Document segment —
Segment Open
Chilean politician, engineer and economist

Claudio Huepe García (December 25, 1939 – May 11, 2009) was a Chilean politician, engineer and economist, member of the Christian Democrat party, who occupied several government and political positions. During his career, he was the provincial intendant of Arauco, a member of the Chilean Chamber of Deputies, a government minister, and the Chilean ambassador to Venezuela. He was also among the first in his party to reject the 1973 coup by Pinochet and was exiled by the military dictatorship from 1975 until 1984.

The son of Luis Huepe Godoy lebanese immigrant and Marta García Norambuena, renowned businesspeople from Chillán, he studied Industrial Civil Engineering in the Universidad Católica de Chile and later obtained a master in economic development at the Center for Development Economics of Williams College (Williamstown, Massachusetts).

==Beginnings in politics==
During the government of President Eduardo Frei Montalva, he was named the provincial intendant of the Province of Arauco (1964–1968), the youngest to hold such position, at age of 24. After four years, he resigned to pursue a master in Economic Development in the United States at the Center for Development Economics of the Williams College in Massachusetts. He returned to Chile in 1969, and was soon elected as a representative (member of the Chamber of Deputies) for the province of Arauco (1969–1973) with the support of the PDC (Chilean Christian Democrat Party).

He was reelected in 1973, but his tenure was soon interrupted by the military coup against the democratically elected socialist government of Salvador Allende. Huepe soon expressed publicly his rejection to the coup and its interruption of the Chilean democratic tradition by signing the so-called Statement of the Group of Thirteen. As a consequence of his opposition to the military dictatorship, he was later detained and sent to the political prisoner camps of Tres Álamos and Ritoque for three months. He was then exiled, in 1975, living in England and Venezuela until he was allowed to return to Chile in 1984, as the dictatorship slowly started to open-up politically.

==Return to democracy==
During his years of exile and after returning to Chile, Claudio Huepe continued to be actively involved in politics, working for the return of democracy. As one of the most left-leaning Christian Democrats (a party that in Chile occupies the political center) he was instrumental in the formation of what later became the Concerted Parties for Democracy; the center-left coalition that defeated the dictatorship and has won all presidential elections since the military rule ended in 1990.
Segment Closed
Tasks to perform —
**1.** In the biography of Claudio Huepe García, which political prisoner camps was he sent to after the coup?
**2.** Pick up the biography of Claudio Huepe García after its last sentence and continue it.

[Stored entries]
Segment Open
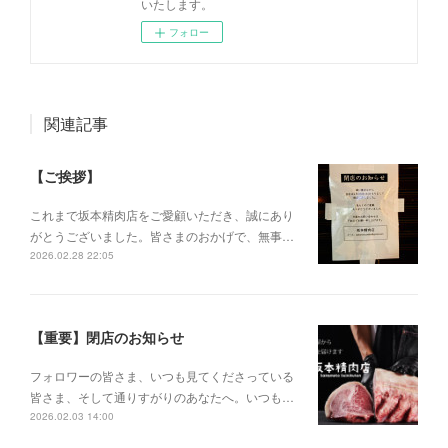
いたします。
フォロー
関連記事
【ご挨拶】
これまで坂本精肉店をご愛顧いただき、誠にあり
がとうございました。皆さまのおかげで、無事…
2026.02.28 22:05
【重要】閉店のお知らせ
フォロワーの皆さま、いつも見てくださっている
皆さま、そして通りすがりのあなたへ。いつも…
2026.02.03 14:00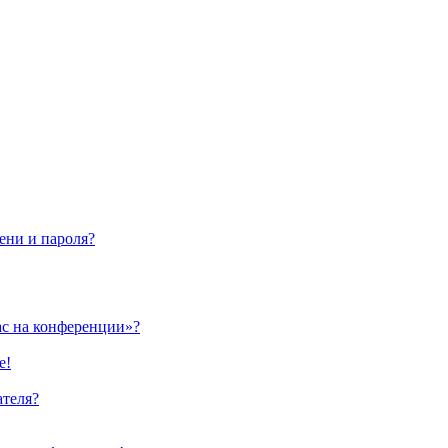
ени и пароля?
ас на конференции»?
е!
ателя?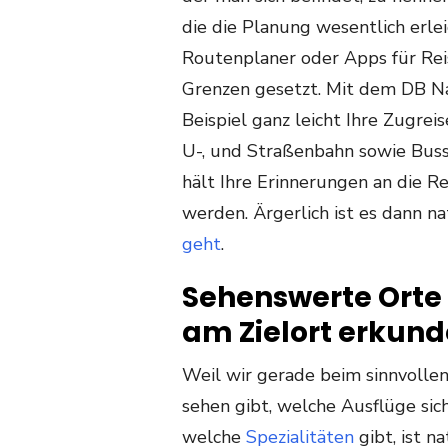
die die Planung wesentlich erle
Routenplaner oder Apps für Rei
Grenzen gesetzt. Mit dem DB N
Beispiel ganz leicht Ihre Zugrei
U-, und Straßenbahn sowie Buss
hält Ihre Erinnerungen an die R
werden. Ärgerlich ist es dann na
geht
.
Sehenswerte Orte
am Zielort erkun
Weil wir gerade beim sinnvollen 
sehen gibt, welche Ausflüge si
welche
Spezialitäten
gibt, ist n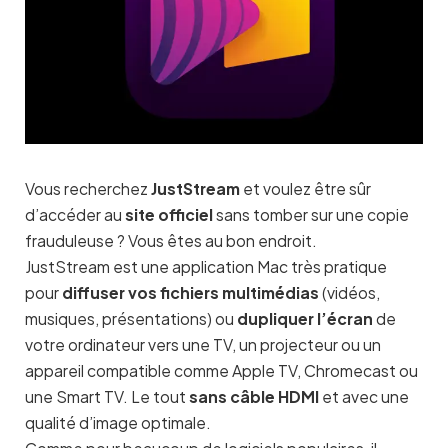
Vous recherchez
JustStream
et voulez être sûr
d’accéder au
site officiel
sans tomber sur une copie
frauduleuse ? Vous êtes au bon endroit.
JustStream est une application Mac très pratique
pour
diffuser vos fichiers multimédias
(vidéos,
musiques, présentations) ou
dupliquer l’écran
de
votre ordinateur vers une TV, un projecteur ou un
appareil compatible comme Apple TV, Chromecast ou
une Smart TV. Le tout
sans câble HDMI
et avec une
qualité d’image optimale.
Segment Closed
Segment Open
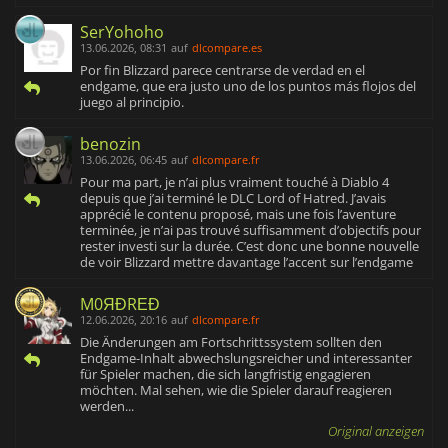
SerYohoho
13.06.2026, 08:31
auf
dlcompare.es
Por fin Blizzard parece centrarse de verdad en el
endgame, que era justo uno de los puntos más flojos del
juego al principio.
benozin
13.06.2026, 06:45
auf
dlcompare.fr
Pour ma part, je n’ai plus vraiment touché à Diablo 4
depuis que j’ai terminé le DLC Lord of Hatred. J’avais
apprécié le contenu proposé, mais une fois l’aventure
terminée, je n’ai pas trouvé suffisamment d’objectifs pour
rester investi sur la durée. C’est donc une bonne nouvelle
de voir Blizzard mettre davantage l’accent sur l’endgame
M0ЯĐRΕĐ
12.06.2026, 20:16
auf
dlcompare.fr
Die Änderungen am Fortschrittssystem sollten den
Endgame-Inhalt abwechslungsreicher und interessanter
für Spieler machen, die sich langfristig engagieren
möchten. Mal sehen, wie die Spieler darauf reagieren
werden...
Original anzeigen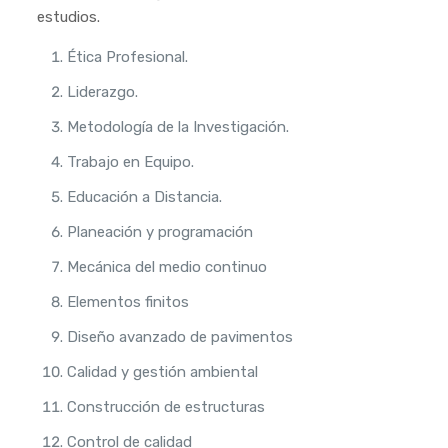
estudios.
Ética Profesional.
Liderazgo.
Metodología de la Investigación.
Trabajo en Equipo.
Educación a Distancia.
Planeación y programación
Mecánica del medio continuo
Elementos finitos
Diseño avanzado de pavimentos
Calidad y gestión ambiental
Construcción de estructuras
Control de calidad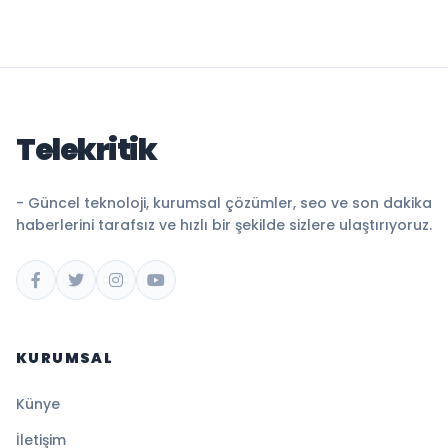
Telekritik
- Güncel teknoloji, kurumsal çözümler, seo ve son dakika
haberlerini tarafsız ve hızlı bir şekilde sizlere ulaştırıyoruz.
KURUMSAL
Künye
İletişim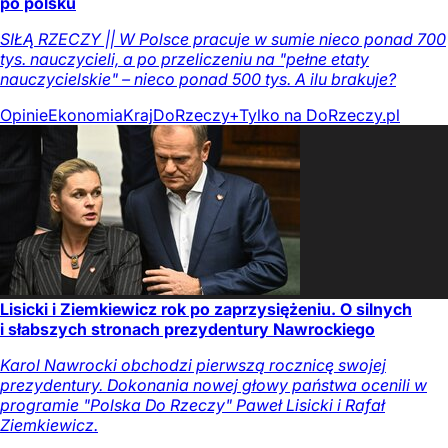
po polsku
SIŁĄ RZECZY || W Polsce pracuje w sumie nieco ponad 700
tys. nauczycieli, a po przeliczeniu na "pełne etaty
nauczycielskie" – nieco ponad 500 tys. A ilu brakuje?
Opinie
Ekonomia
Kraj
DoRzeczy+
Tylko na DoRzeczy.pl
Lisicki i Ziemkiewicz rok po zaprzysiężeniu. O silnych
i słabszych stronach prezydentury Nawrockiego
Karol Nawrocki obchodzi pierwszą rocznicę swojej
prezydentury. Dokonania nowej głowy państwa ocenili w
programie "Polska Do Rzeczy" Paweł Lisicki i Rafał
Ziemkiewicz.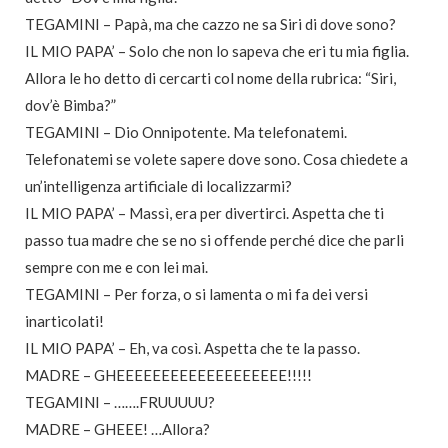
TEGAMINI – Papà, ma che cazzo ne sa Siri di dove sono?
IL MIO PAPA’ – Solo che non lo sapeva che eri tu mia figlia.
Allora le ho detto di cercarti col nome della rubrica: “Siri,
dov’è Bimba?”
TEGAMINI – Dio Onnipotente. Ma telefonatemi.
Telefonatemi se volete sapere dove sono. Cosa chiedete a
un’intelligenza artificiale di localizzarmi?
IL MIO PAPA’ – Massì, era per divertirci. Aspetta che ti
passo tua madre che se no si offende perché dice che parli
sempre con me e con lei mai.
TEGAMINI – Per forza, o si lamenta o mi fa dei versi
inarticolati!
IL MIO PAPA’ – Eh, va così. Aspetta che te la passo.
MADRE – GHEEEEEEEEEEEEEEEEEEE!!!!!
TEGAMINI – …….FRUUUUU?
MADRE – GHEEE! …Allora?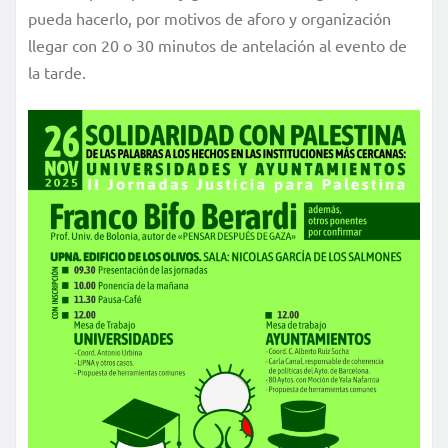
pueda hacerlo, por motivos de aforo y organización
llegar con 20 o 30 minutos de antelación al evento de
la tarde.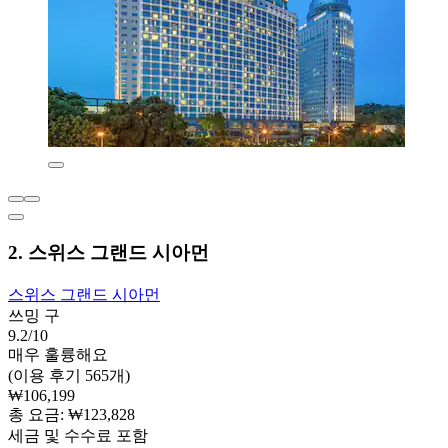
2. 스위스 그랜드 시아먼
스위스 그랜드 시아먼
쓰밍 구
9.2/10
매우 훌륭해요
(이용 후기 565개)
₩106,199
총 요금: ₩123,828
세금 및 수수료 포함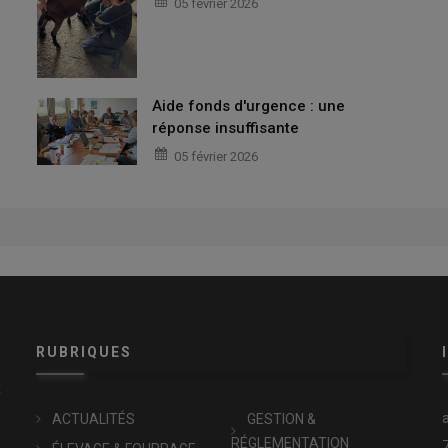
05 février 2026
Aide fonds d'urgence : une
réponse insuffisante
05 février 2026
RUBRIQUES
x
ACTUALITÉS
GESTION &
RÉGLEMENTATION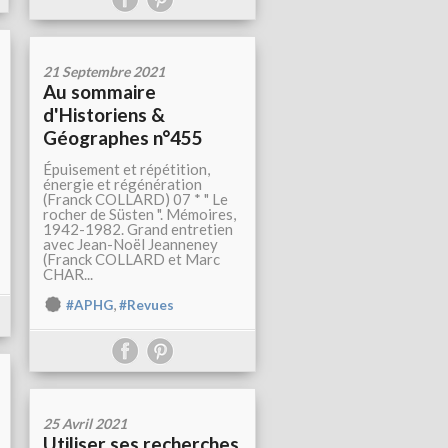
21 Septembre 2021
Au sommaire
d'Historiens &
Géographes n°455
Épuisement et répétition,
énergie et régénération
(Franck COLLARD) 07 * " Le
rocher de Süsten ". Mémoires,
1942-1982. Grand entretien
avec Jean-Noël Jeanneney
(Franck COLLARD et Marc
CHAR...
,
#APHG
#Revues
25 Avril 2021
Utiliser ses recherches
Segment Closed
Answers to the exercises —
**1.** Tres Álamos and Ritoque.

**2.**
With the return to democracy, in 1990, Claudio Huepe was elected again to the Chamber of Deputies, for the same region he had represented before the coup, now District 46 (Lota, Lebu, Arauco, Curanilahue, Los Álamos, Cañete, Contulmo, and Tirúa), with a 35.93% of the votes.

In 1997, he was appointed Undersecretary at the Ministry General Secretariat of Government (1997–2000) by President Eduardo Frei Ruiz-Tagle. In 2000, the newly elected President Ricardo Lagos named him Minister Secretary-General of Government (2000–2002), While he succeeded as a cabinet-member in completing several important initiatives such as the Chilean Press Law or the Freedom of Religion Law, and in modernizing the image of the Chilean government, his work as the government spokesperson (an additional responsibility of this position) was considered opaque. He was replaced in 2002 by the Heraldo Muñoz, of the Socialist Party.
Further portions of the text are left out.